__Exercise directions__:
Copy out, word for word, the lines from the start of the records below through the line that contains "Time shown: h=5 m=40", including that line.

__Dataset excerpts__:

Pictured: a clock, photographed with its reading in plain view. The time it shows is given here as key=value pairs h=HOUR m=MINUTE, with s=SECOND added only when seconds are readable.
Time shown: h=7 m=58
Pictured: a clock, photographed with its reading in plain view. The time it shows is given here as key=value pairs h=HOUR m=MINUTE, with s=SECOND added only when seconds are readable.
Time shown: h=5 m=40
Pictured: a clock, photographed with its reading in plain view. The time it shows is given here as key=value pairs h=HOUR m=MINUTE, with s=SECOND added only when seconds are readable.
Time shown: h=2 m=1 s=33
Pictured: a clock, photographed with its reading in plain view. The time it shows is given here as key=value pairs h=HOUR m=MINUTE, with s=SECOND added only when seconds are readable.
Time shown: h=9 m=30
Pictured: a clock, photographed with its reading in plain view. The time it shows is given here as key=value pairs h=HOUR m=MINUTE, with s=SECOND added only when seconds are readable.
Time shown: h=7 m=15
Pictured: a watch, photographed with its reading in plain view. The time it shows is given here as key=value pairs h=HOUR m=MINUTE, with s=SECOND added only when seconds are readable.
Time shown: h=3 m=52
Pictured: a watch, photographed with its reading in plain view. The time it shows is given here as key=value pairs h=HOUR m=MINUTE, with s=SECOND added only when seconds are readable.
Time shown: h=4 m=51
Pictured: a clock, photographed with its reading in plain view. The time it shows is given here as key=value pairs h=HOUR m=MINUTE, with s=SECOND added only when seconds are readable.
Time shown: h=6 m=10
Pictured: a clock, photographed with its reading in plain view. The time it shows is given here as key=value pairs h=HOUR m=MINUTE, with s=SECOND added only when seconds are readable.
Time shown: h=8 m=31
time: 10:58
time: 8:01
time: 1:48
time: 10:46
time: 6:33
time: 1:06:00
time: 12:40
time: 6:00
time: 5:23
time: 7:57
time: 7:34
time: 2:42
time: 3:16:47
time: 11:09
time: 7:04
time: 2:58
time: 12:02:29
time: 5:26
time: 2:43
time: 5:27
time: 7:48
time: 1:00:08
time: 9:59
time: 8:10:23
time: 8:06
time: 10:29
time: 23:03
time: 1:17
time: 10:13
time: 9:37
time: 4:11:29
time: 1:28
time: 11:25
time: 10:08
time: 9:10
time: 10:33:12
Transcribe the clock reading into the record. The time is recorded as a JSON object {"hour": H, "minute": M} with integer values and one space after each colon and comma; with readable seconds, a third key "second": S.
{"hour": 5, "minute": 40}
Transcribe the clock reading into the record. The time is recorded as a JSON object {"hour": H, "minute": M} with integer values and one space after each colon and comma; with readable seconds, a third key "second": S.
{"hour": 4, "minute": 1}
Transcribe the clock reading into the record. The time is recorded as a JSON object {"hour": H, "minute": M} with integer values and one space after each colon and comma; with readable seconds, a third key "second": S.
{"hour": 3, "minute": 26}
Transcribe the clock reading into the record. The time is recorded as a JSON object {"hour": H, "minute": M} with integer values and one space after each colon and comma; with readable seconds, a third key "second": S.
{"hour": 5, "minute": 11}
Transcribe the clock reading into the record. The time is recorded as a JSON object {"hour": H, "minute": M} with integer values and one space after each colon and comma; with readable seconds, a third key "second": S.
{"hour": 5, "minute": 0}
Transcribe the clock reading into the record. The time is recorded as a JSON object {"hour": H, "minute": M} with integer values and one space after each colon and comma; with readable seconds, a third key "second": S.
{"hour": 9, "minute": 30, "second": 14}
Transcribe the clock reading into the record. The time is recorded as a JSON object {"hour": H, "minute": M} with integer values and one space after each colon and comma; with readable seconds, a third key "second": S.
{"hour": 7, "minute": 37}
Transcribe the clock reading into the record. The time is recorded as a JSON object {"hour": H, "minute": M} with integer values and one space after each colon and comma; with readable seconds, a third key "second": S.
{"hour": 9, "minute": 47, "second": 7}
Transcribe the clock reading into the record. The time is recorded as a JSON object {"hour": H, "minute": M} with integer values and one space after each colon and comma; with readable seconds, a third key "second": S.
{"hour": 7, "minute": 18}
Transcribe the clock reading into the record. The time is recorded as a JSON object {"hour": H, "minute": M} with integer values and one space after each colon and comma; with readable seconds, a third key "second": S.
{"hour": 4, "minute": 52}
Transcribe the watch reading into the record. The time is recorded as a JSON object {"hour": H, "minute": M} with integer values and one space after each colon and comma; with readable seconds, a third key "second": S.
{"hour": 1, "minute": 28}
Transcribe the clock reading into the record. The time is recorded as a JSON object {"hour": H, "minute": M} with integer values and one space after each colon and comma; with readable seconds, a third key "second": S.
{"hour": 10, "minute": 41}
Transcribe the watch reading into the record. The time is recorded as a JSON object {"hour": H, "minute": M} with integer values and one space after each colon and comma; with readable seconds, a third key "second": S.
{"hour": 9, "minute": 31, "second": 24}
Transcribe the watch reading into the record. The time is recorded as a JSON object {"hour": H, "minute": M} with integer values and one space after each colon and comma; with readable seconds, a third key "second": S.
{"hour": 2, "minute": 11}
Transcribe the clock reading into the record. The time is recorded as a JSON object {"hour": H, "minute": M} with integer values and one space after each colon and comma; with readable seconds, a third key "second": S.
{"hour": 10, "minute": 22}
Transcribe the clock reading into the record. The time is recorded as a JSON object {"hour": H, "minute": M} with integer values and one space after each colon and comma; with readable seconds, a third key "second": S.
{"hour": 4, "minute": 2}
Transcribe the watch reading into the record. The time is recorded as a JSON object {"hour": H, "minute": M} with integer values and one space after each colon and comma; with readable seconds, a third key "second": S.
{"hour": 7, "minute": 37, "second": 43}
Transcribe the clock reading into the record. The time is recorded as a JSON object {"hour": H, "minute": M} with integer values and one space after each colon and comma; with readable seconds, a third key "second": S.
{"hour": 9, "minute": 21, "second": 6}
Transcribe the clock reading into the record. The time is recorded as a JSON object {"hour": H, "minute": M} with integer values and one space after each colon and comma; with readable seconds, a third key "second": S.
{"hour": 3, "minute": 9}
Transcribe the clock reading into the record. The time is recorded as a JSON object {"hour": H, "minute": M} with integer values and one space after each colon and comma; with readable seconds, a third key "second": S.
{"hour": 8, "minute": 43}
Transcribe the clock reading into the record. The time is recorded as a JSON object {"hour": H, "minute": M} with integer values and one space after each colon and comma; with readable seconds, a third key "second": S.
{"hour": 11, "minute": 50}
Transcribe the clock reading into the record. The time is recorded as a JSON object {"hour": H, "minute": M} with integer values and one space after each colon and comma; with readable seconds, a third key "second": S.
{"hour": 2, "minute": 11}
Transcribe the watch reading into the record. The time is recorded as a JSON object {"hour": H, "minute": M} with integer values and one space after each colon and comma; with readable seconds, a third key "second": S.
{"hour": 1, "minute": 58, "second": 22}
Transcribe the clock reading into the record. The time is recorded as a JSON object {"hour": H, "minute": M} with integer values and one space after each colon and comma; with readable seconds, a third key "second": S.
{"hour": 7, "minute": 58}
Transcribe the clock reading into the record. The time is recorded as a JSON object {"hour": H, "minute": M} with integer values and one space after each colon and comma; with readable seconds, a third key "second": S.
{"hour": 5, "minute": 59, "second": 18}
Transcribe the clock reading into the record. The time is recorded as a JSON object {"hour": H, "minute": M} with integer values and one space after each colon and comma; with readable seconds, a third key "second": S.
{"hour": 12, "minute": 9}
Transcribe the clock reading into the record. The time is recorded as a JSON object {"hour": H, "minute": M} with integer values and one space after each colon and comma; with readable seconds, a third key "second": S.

__Written reply__:
Pictured: a clock, photographed with its reading in plain view. The time it shows is given here as key=value pairs h=HOUR m=MINUTE, with s=SECOND added only when seconds are readable.
Time shown: h=7 m=58
Pictured: a clock, photographed with its reading in plain view. The time it shows is given here as key=value pairs h=HOUR m=MINUTE, with s=SECOND added only when seconds are readable.
Time shown: h=5 m=40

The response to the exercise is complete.